Fragment:
::::
Kortom: is de preek rendabel. Komt er vrúcht tot stand?

Op het Pinksterfeest
in Jeruzalem, het eerste Pinksterfeest "nieuwe stijl", was dat duidelijk wél het geval. Drie duizend mensen werden toegevoegd aan de groep van gelovigen. Drie duizend!

Drie duizend mensen, die Jezus aanvaardden als hun Redder. En die in een lange file stonden, om gedoopt te worden. Eenvoudig, omdat dat niet gebeurd was, toen ze baby's waren. Toen waren ze besneden. Dat was het teken van het verbond, van de verbinding aan God en zijn beloften tóen. Nu is er de doop, door Jezus bevolen. En...filevorming vóór het doopwater, kóm er eens om!

Dát was de reactie op wat de apostelen namens hun Heer doorgaven. Apostelen, voor alle duidelijkheid, zijn mensen, die met Jezus hadden geleefd. En door Hem uitgezonden waren, om zijn boodschap door te geven. Die waren op dit Pinksterfeest aan het woord. In feite spraken álle volgelingen van Jezus, de vrouwen incluis. Maar de apostelen voorop. En het was met name Petrus, die verkondigde. Een preek hield, zeg maar.

Dat was blijkbaar een erg goede preek. En waaróm was het een goede preek? Natuurlijk, vooral omdat hij sprak, vervuld met de Heilige Geest. Dus: echt enthousiast. Want enthousiast is dat God in je is. Dat je vol van God bent.
::::
Aangeleverde gegevens:
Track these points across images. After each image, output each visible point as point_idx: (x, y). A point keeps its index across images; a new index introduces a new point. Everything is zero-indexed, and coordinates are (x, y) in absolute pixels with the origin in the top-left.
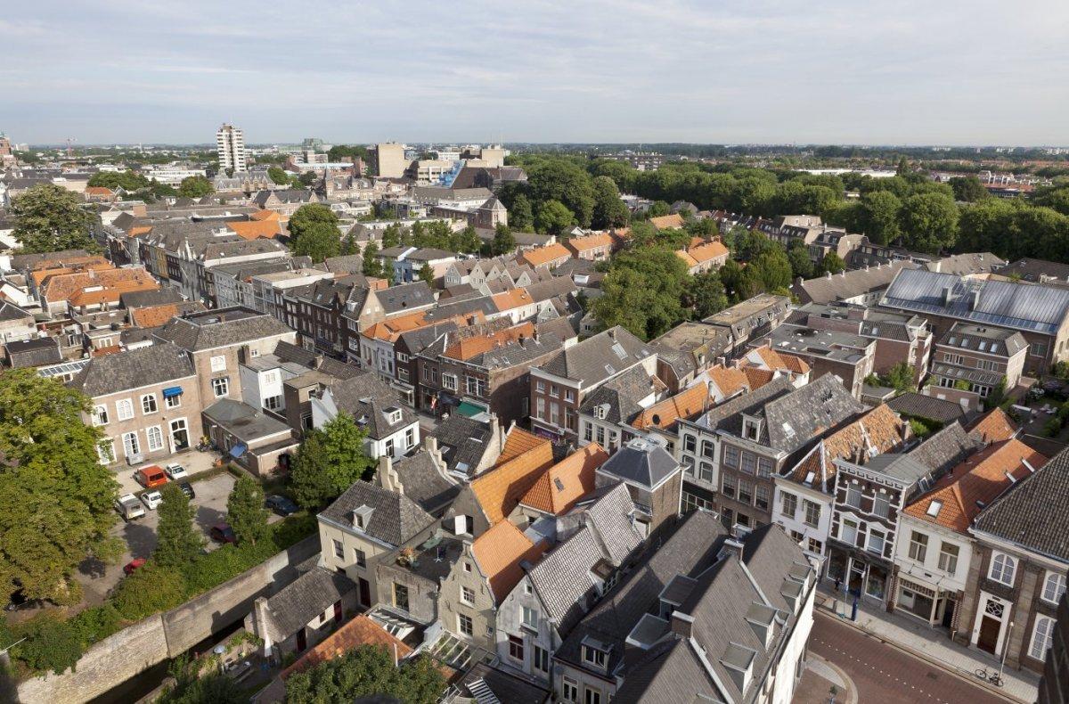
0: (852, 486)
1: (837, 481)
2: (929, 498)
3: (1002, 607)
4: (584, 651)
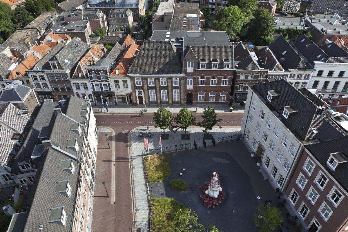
0: (93, 73)
1: (88, 74)
2: (115, 69)
3: (141, 92)
4: (20, 167)
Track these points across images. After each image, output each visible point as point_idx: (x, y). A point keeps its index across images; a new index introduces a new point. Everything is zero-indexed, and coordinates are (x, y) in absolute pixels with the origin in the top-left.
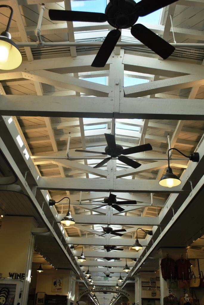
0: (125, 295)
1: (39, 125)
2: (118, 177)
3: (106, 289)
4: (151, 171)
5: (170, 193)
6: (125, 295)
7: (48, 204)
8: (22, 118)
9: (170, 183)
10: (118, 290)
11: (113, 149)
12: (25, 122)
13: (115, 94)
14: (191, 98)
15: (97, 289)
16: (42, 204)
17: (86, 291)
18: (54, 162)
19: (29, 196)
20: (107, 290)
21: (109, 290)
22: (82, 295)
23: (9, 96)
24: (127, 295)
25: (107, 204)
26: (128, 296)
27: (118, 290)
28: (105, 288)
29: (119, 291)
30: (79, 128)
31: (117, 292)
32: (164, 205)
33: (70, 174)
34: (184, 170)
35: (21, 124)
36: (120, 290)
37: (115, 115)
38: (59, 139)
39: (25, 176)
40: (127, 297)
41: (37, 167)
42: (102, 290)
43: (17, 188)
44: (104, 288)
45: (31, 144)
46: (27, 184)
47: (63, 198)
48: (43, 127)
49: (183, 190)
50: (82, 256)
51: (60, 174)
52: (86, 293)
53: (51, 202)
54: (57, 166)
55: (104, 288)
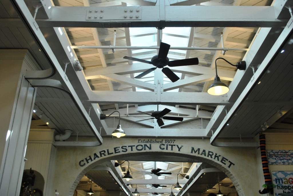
0: (221, 164)
1: (85, 38)
2: (165, 90)
3: (160, 148)
4: (196, 84)
5: (217, 106)
6: (221, 164)
7: (99, 117)
8: (72, 29)
9: (218, 92)
10: (199, 149)
11: (161, 58)
12: (74, 35)
13: (159, 90)
14: (203, 92)
15: (132, 147)
16: (65, 65)
17: (99, 155)
18: (102, 77)
19: (71, 92)
20: (165, 151)
21: (169, 150)
22: (87, 165)
23: (93, 91)
24: (228, 164)
25: (154, 118)
26: (229, 167)
27: (199, 149)
28: (158, 145)
29: (201, 151)
30: (125, 40)
31: (194, 154)
32: (211, 116)
33: (119, 89)
34: (215, 108)
35: (69, 34)
36: (204, 151)
37: (161, 25)
38: (104, 40)
39: (66, 69)
40: (228, 169)
41: (87, 81)
42: (147, 150)
43: (56, 83)
44: (153, 145)
45: (81, 58)
46: (91, 119)
47: (114, 111)
48: (106, 82)
49: (228, 103)
50: (119, 128)
51: (93, 39)
52: (97, 159)
53: (102, 116)
54: (105, 80)
55: (153, 145)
::::
Opdracht: Pak het fragment over de preek van Petrus op het Pinksterfeest weer op en schrijf het verder vanaf de laatste zin. Het materiaal speelt hierbij geen enkele rol.

Antwoord:
En dat is altijd wezenlijk
voor een goede preek: dat de mensen horen, voelen, dat de preker zelf volop áchter zijn preek staat. Dat hij preekt niet alleen met zijn mond en zijn verstand. Dát moet ook. Maar het moet ook en allereerst uit zijn hart komen.

Maar als je enthousiast en vurig spreekt, en de boodschap is hol en leeg, dan kom je er natuurlijk nóg nooit een millimeter verder mee. Dus de inhoud is ook belangrijk. Die moet goed zijn.

Nu, als we bij Petrus te rade gaan, dan blijkt een goeie preek een paaspreek te zijn. De toespraak van Petrus gaat helemaal en alleen over Jezus. Jezus, die door zijn Vader naar de aarde was gezonden. Jezus, die zijn Geest naar zijn gemeente heeft gezonden. Jezus, die dood geweest is. Maar die lééft. En die door te lijden en te sterven en op te staan, rédding brengt.

En Petrus verkondigt, hoe dat vervulling is van wat profeten, brengers van Gods woord in oude tijden, al zeiden. Bijvoorbeeld Joël. U kunt er in Petrus' preek in Handelingen 2 van lezen.

Dáár gaat Petrus' preek over. Jezus, de levende Jezus, heeft vanuit de hemel zijn Geest uitgestort. Zoals je een volle bak water in één keer omkeert en leegstort. Daarom: bekeer je. Ga naar die Jezus toe. En laat je redden. Dat is samengevat de preek van Petrus.En die preek levert een hoog rendement op.

Drie duizend mensen
gehoorzamen en laten zich daadwerkelijk redden. Drie duizend! Dat zijn er véél! Drie duizend. die tot geloof komen als gevolg van één preek! Als die "score" op het bord zou komen bij alle preken van alle prekers... Stel je voor! In een mismoedige bui denken “prekers” vandaag wel eens: 3000 tot geloof komen door één preek? Tegenwoordig moet je 3000 preken houden, wil er één mens gered worden.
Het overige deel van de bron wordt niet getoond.